Heap. You use new and destroy. Variables are constructed whenever you want. The more objects on the heap, the more time that each new or destroy takes. If you have lots of objects consider using placement new or creating an array of them.

I like to use static, then stack, and heap only when necessary.

Google's allocator is noticeably better than the default one. To use it, link your programs with -ltcmalloc. You can often use it on an existing executable foo thus:

LD_PRELOAD="/usr/lib/libtcmalloc.so" foo

I found it to save 15% to 30% in time.

Another memory concern is speed. Geoxeon has a NUMA (Non Uniform Memory Architecture). It has two 8-core Xeons. Each core has 64GB of main memory.
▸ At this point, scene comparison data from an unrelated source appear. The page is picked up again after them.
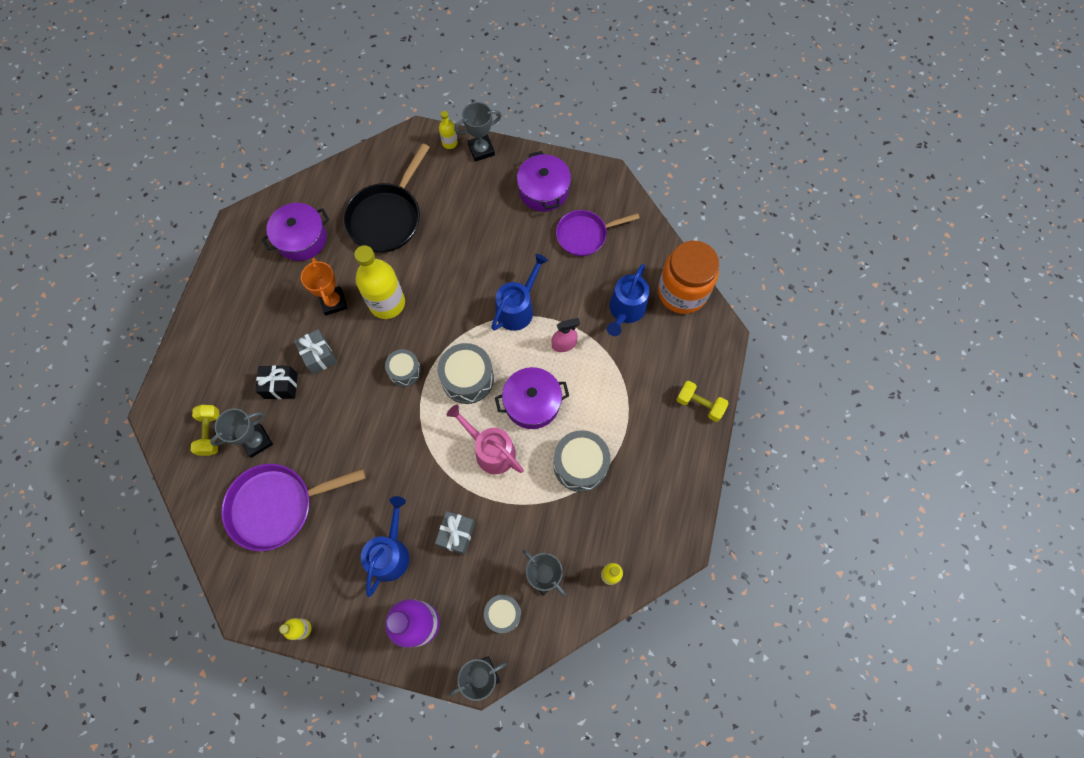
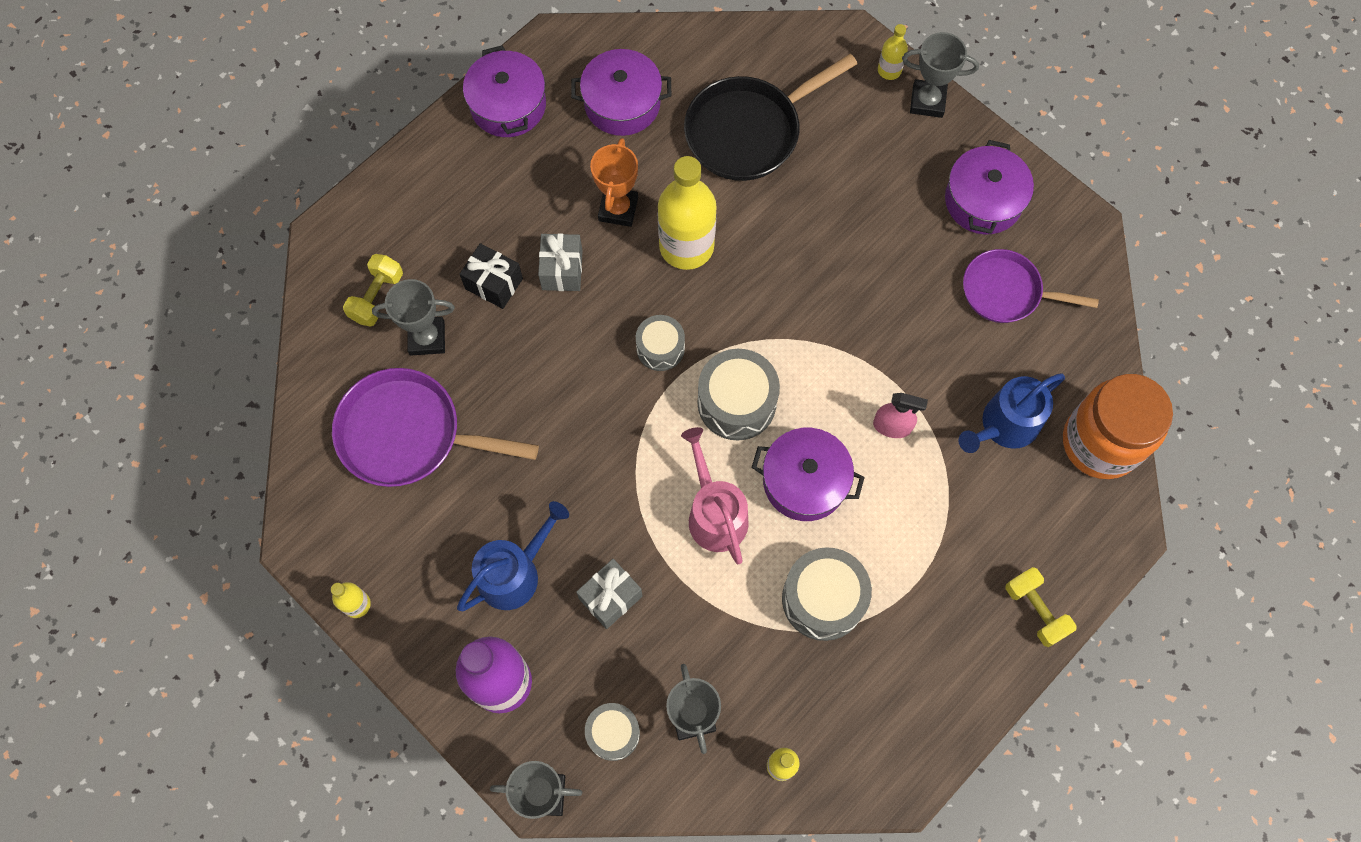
camera: 30 degrees right, 0 degrees up
blue watering can [491,254,548,331] -> none
none -> purple pot [463,45,546,137]

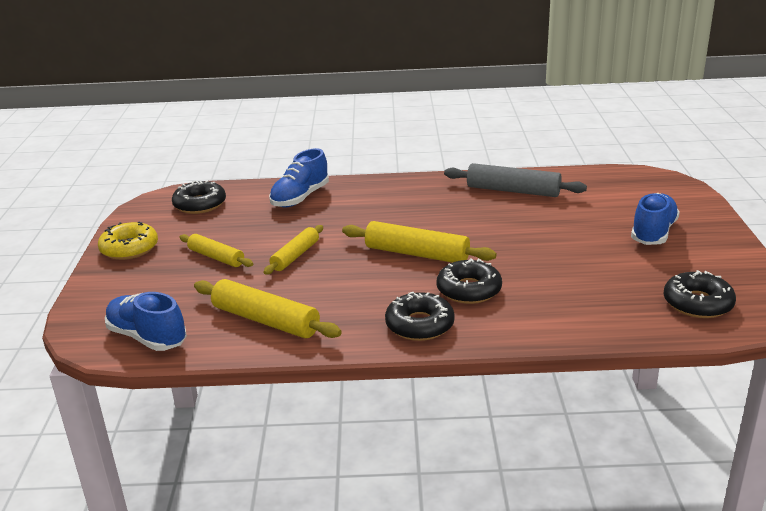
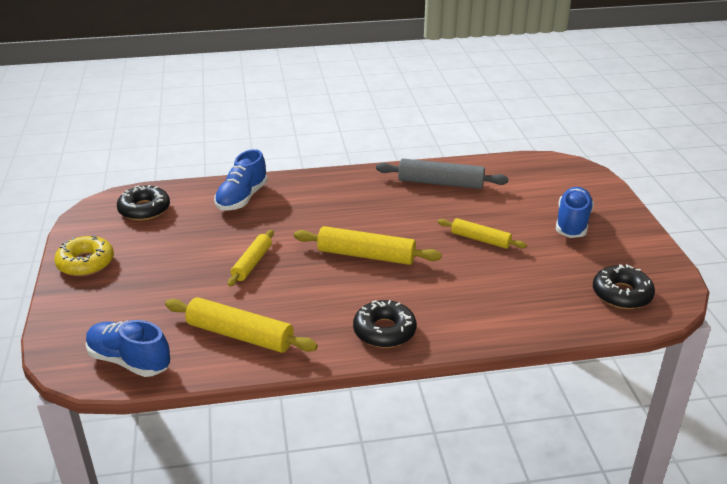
camera: 10 degrees left, 5 degrees up
yellow rolling pin [180,234,253,267] -> yellow rolling pin moved to [438,218,527,249]
black donut [437,258,502,304] -> none

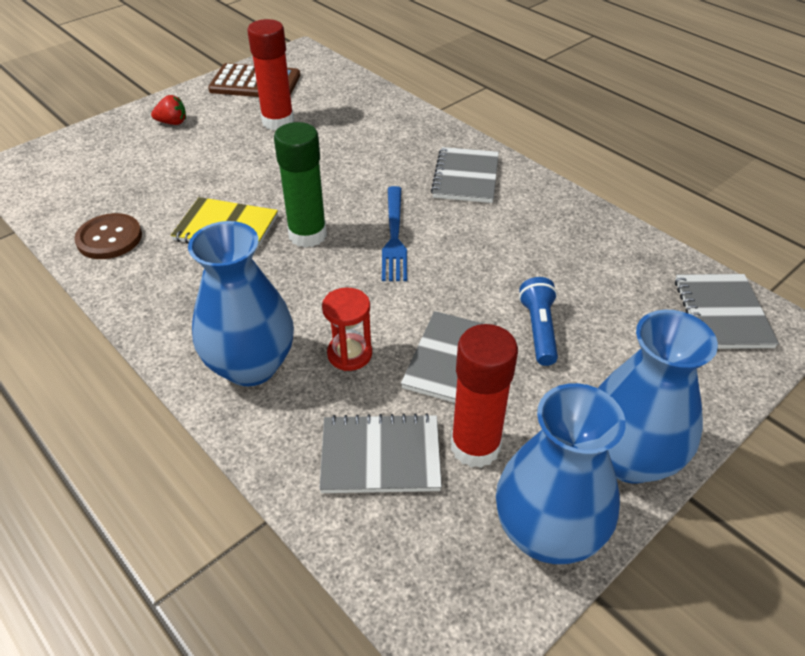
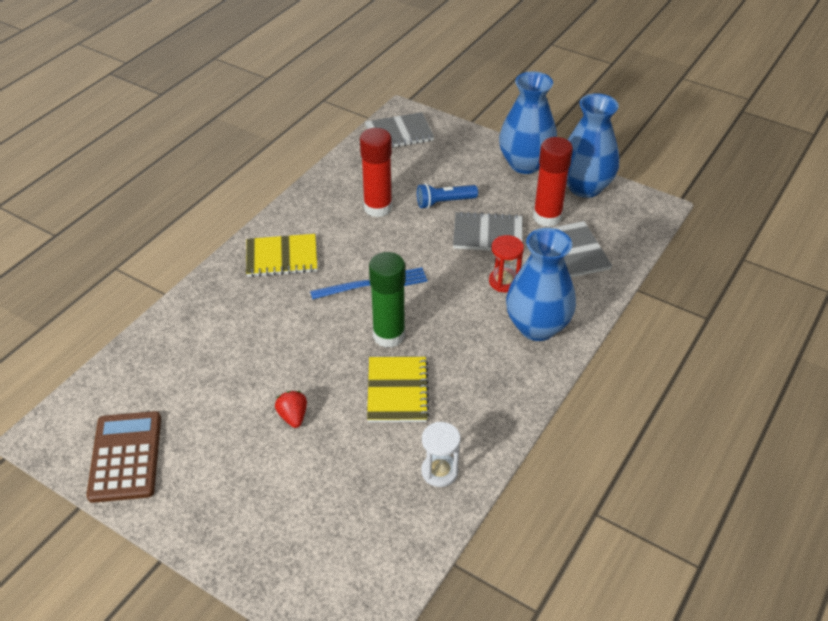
camera: 105 degrees left, 0 degrees up
brown button [74,213,142,259] -> white hourglass [421,422,461,487]
red strawberry [151,95,186,125] -> red strawberry moved to [275,391,307,428]
red glue stick [247,19,294,130] -> red glue stick moved to [360,128,392,217]
grey notebook [431,147,499,203] -> yellow notebook [246,234,317,277]

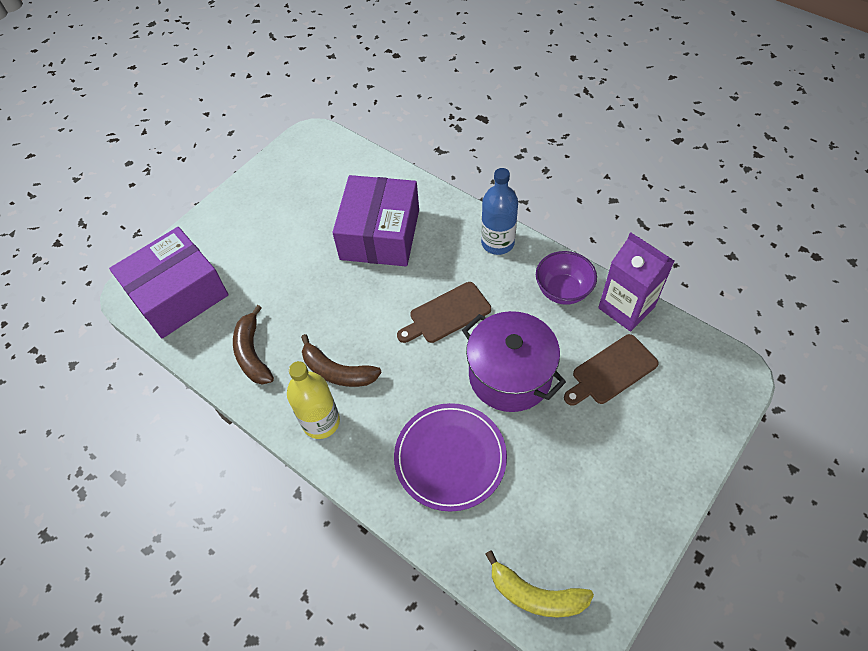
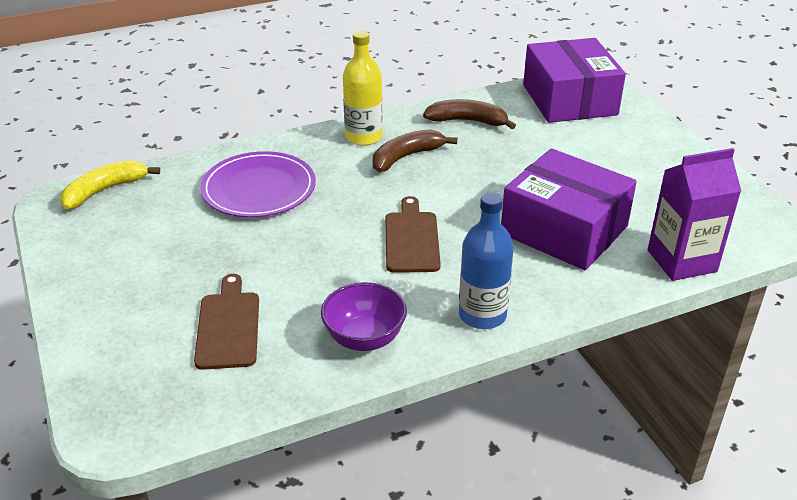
camera: 115 degrees right, 20 degrees down
purple pot [462,311,566,412] -> none
purple carton [598,233,674,332] -> purple carton moved to [648,148,741,281]

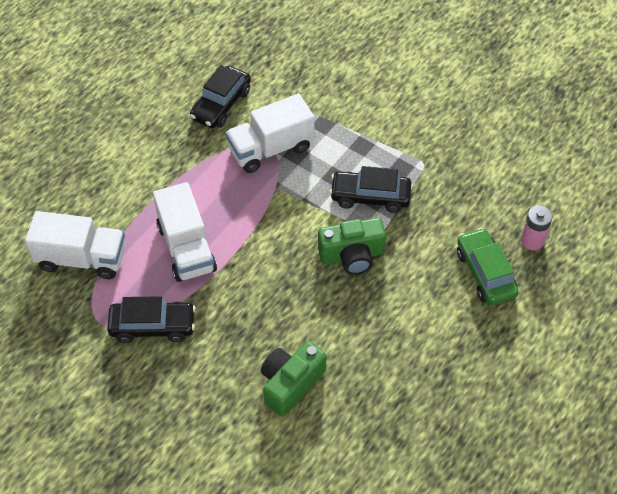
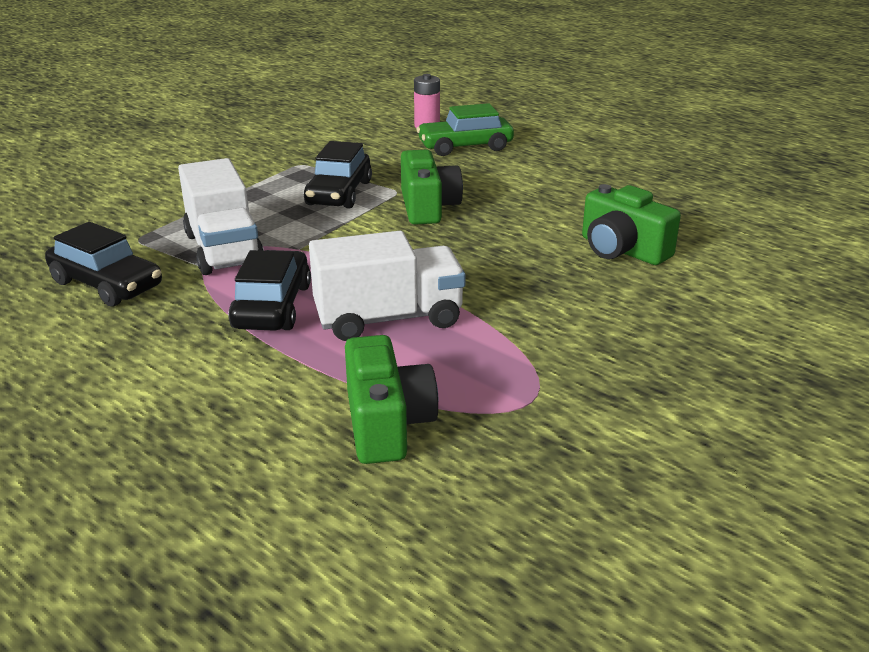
camera: 85 degrees left, 25 degrees down
white truck [25,211,125,279] -> green camera [345,335,438,464]
black car [107,296,196,343] -> black car moved to [228,250,311,331]

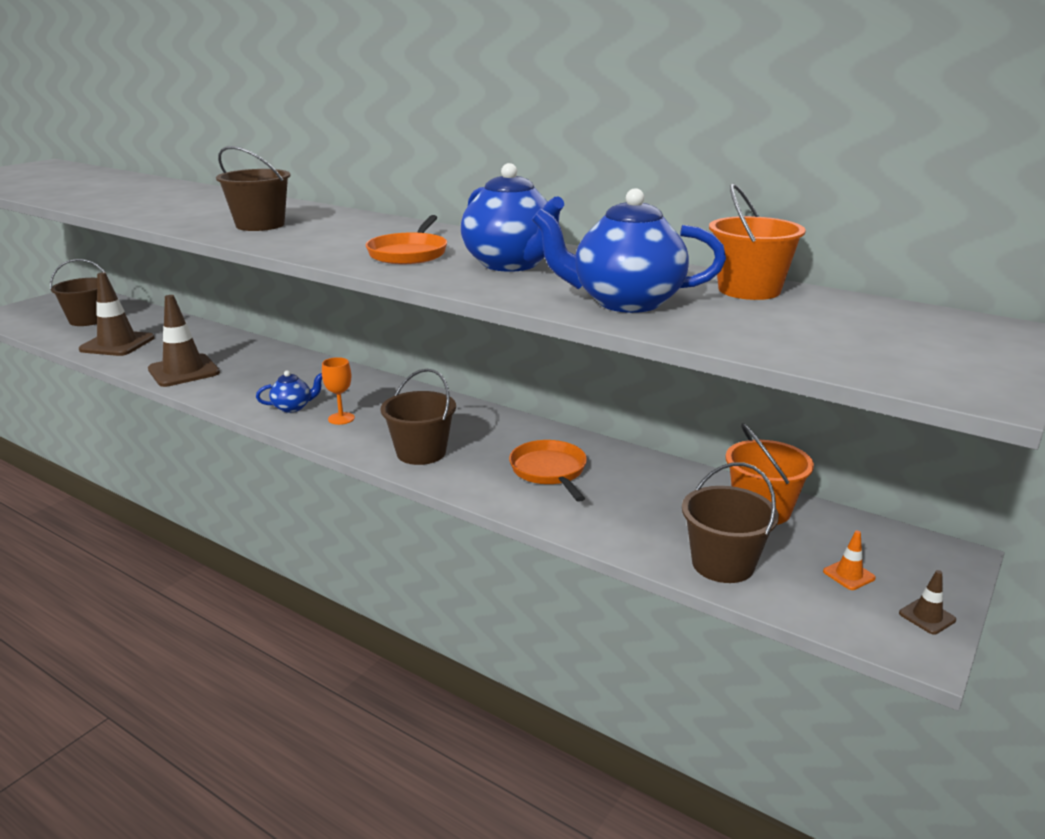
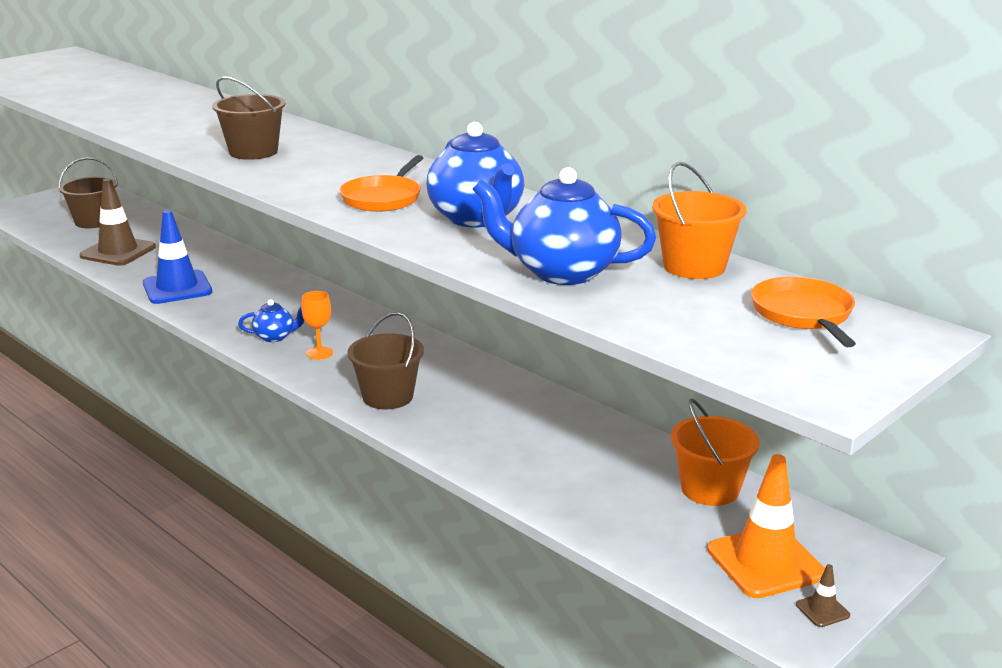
camera: 10 degrees right, 0 degrees up
brown traffic cone [148,295,220,387] -> blue traffic cone [143,210,212,304]
orange pan [509,440,587,502] -> orange pan moved to [751,277,856,347]
brown bucket [682,462,779,583] -> none
orange traffic cone [823,531,876,590] -> orange traffic cone [707,454,825,598], size x2.37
Although all 128GB are in a common address space, accessing memory on same core as the thread is running on is faster.

The following is what I think based on some research, but may be wrong: A 4KB page of memory is assigned to a specific core when it is first written (not when it is reserved). So, each page of a large array may be on a different core. This can be used to optimize things. This gets more fun with 8-processor systems.

All that is separate from cache issues.

You can also assign your OpenMP threads to specific cores. This affects speed in ways I don't understand. The issues are resource sharing vs conflicts.

6 NVidia device architecture, start of CUDA

The above shared memory model hits a wall; CUDA handles the other side of the wall.